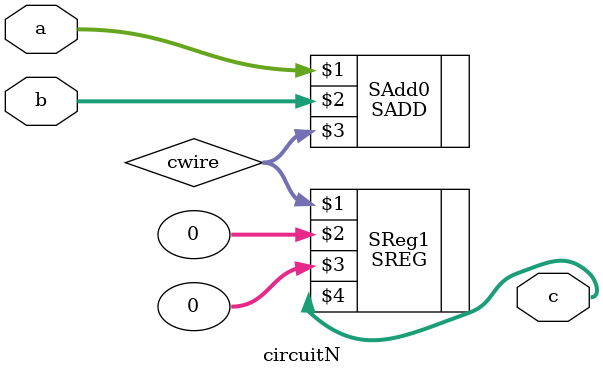
<source format=v>
`timescale 1ns / 1ps
module circuitN(a, b, c);
input signed [7:0] a;
input [7:0] b;
output signed [7:0] c;
wire signed [7:0] cwire;
SADD #(8) SAdd0(a, b, cwire);
SREG #(8) SReg1(cwire, 0, 0, c);
endmodule
</source>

:::

▶ WHAT IS REQUIRED: The listing above must be restated word for word. Its pictures are to be left out.

▶ RESULT OF THE EXERCISE:
<source format=v>
`timescale 1ns / 1ps
module circuitN(a, b, c);
input signed [7:0] a;
input [7:0] b;
output signed [7:0] c;
wire signed [7:0] cwire;
SADD #(8) SAdd0(a, b, cwire);
SREG #(8) SReg1(cwire, 0, 0, c);
endmodule
</source>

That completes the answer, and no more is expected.